- [The data]
-*-

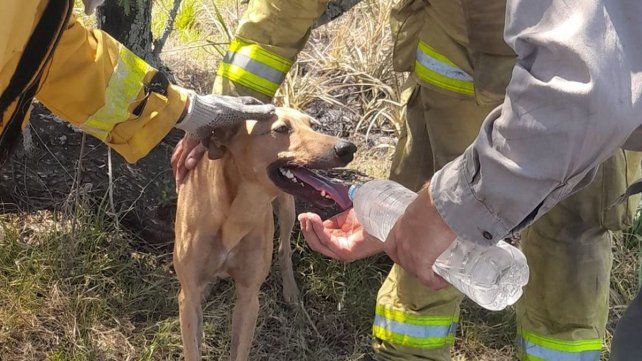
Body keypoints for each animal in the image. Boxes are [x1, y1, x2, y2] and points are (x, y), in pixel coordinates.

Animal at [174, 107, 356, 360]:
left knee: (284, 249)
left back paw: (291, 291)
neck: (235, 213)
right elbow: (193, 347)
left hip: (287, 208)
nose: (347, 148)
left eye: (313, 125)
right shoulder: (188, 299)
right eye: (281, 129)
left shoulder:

-*-

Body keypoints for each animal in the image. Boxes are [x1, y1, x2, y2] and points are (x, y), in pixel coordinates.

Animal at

-*-

- [Exercise details] Lines with "right": find them in the data and copy each one.

- [Output below]
right elbow: (193, 347)
right shoulder: (188, 299)
right eye: (281, 129)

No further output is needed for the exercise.